Sure, you work with some bad programmers. Don't we all?

The average driver thinks they're above average. The same is true about programmers.

I do disagree a bit with the post and think you should write tests while developing. Honestly, I don't think they'll disagree. I believe they're talking about a task rather than the whole program. Frankly, no program is ever finished so in that case you'd never write tests lol.

I believe this because they start off saying it wasn't much code.

But you are missing the point. From the first link

  > | when the tests all pass, you’re done
  > Every TDD advocate I have ever met has repeated this verbatim, with the same hollow-eyed conviction.

These aren't strawmen. These are questions you need to constantly be asking yourself. The only way to write good code is to doubt yourself. To second guess. Because that's what drives writing better tests.

I actually don't think you disagree. You seem to perfectly understand that tests (just like any other measure) are guides, not answers. That there's much more to this than passing tests.

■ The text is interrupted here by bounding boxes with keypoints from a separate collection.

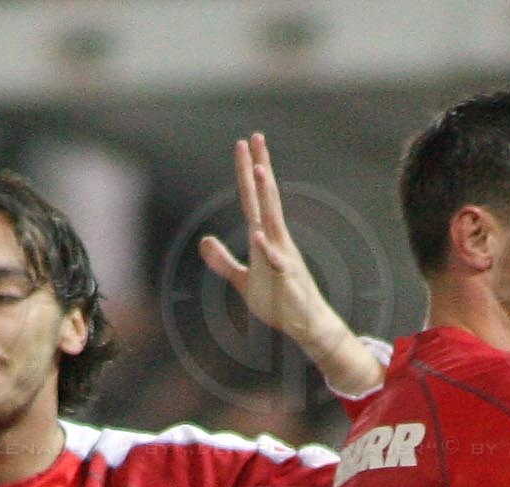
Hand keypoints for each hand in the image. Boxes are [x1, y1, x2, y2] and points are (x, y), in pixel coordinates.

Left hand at [199, 135, 380, 396]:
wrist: (305, 324)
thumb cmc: (278, 300)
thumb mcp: (243, 280)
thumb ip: (223, 261)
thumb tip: (204, 241)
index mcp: (264, 237)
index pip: (253, 198)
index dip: (247, 172)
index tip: (245, 144)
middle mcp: (275, 239)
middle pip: (265, 198)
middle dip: (259, 168)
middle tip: (255, 138)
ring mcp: (282, 256)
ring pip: (272, 220)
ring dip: (267, 195)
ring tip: (260, 168)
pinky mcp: (286, 277)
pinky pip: (275, 260)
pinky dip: (267, 248)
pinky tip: (258, 234)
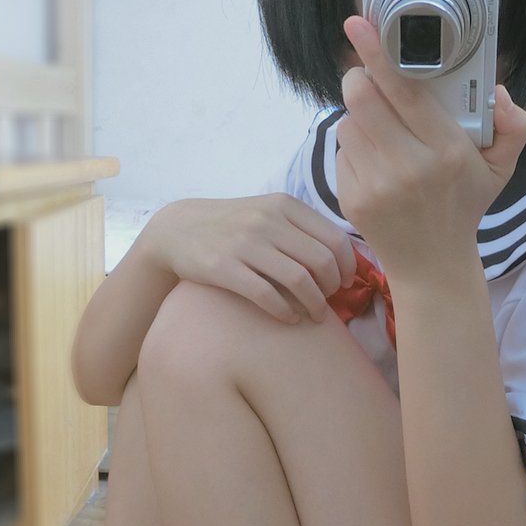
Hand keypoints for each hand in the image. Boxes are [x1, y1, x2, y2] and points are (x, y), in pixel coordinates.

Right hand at [148, 195, 357, 323]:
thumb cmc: (233, 226)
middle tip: (330, 300)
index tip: (345, 283)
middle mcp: (267, 221)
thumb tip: (343, 257)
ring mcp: (245, 244)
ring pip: (299, 280)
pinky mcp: (225, 267)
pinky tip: (289, 319)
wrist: (178, 229)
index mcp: (284, 205)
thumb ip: (301, 228)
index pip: (334, 238)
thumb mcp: (267, 213)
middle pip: (321, 261)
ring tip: (316, 316)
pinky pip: (266, 295)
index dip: (347, 266)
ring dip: (314, 304)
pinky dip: (284, 312)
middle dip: (333, 288)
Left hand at [336, 15, 525, 279]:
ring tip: (384, 131)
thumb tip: (497, 91)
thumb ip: (514, 125)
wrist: (431, 264)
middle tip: (371, 77)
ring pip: (348, 122)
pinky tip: (376, 160)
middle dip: (360, 77)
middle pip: (361, 98)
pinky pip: (341, 150)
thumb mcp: (501, 168)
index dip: (378, 53)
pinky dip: (355, 145)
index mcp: (447, 151)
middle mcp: (408, 167)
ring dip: (360, 115)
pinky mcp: (351, 198)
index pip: (403, 90)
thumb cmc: (463, 206)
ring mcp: (375, 184)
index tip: (360, 24)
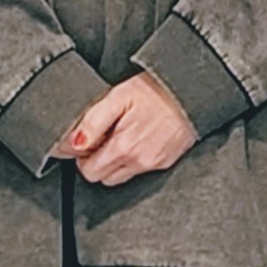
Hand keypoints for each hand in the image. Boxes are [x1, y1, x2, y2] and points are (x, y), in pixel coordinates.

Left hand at [59, 71, 202, 187]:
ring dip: (113, 162)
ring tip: (120, 136)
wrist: (192, 90)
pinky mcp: (165, 162)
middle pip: (102, 177)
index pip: (89, 171)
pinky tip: (136, 139)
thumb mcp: (117, 96)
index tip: (88, 139)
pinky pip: (139, 171)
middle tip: (102, 137)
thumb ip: (92, 122)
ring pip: (120, 177)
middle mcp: (139, 161)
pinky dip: (131, 160)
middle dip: (96, 161)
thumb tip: (74, 144)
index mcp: (124, 147)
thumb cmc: (155, 89)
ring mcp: (154, 164)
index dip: (83, 155)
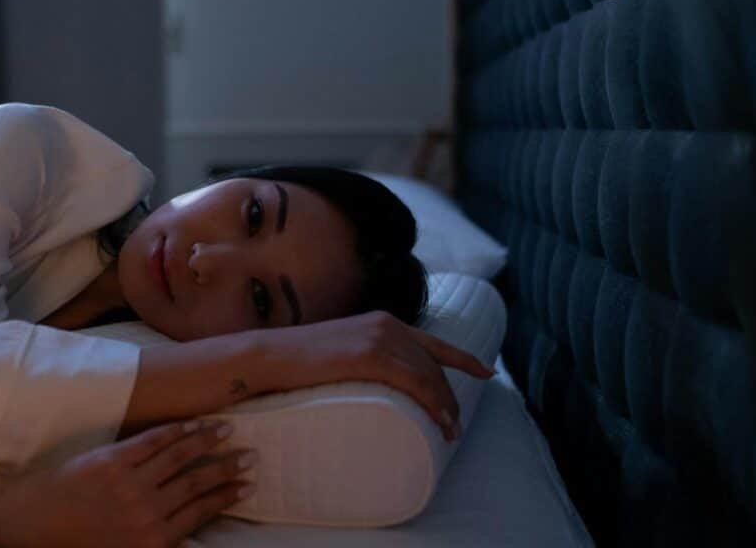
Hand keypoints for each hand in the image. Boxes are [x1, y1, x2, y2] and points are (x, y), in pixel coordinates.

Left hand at [5, 420, 255, 547]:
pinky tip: (191, 424)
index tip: (246, 485)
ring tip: (227, 429)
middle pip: (198, 483)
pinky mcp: (113, 460)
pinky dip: (176, 431)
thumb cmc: (74, 544)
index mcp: (152, 541)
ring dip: (208, 441)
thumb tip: (188, 528)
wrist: (30, 523)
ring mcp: (131, 484)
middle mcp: (147, 512)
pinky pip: (153, 442)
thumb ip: (157, 542)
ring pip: (180, 457)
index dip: (226, 496)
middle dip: (227, 467)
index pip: (201, 512)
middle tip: (250, 455)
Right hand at [257, 310, 493, 440]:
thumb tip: (377, 386)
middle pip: (434, 365)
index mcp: (382, 322)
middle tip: (455, 427)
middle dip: (451, 396)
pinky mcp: (370, 355)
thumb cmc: (297, 362)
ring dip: (446, 406)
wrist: (269, 356)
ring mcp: (380, 338)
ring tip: (450, 433)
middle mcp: (387, 325)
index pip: (434, 343)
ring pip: (429, 375)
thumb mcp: (341, 353)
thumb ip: (363, 359)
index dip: (464, 359)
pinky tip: (441, 421)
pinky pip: (415, 381)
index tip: (486, 373)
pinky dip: (433, 402)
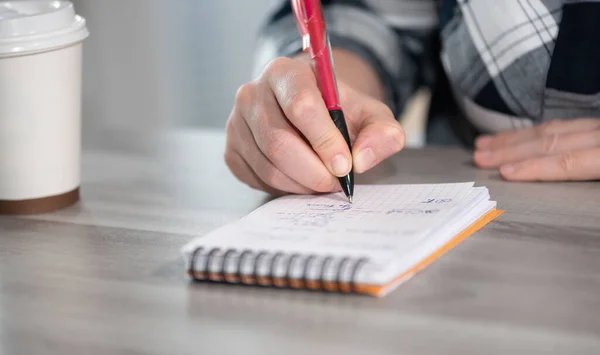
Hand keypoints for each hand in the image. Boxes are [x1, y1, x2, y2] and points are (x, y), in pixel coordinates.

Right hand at [224, 57, 404, 194]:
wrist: (309, 111)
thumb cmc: (338, 111)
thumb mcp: (370, 114)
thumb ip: (381, 132)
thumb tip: (362, 160)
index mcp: (285, 72)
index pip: (301, 106)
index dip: (324, 140)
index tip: (345, 165)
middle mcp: (252, 93)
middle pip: (279, 142)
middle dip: (313, 171)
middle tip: (337, 182)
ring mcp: (236, 123)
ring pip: (268, 166)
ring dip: (302, 183)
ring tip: (323, 181)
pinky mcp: (232, 150)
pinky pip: (257, 178)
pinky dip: (284, 188)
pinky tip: (301, 179)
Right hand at [473, 118, 599, 180]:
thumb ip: (583, 169)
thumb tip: (564, 172)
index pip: (567, 162)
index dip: (534, 167)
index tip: (504, 172)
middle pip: (550, 141)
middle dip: (511, 150)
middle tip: (480, 156)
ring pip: (553, 128)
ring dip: (517, 138)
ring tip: (488, 143)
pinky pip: (566, 123)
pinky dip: (539, 130)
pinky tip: (525, 134)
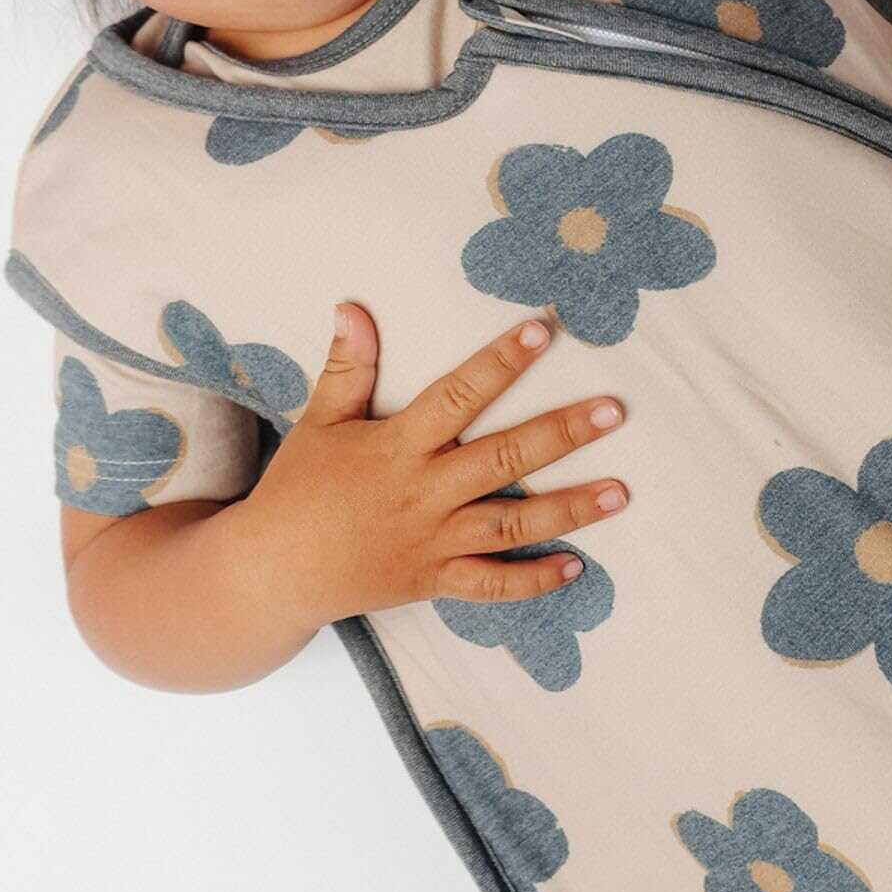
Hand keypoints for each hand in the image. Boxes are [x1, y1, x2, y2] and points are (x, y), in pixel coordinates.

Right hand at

But the second D in TDD is what's the problem. Tests shouldn't drive development, they are just part of development. The engineer writing tests at the end is inefficient, but the engineer that writes tests at the beginning is arrogant. To think you can figure it out before writing the code is laughable. Maybe some high level broad tests are feasible but that's only going to be a very small portion.

You can do hypothesis driven development, but people will call you a perfectionist and say you're going to slow. By HDD I mean you ask "what needs to happen, how would I know that is happening?" Which very well might involve creating tests. Any scientist is familiar with this but also familiar with its limits

TDD is not a panacea, it's an effective, pragmatic practice with several benefits and little to no downsides compared to test after.

Im not sure what you're saying, really but I dont think it disagrees with this central point in any specific way.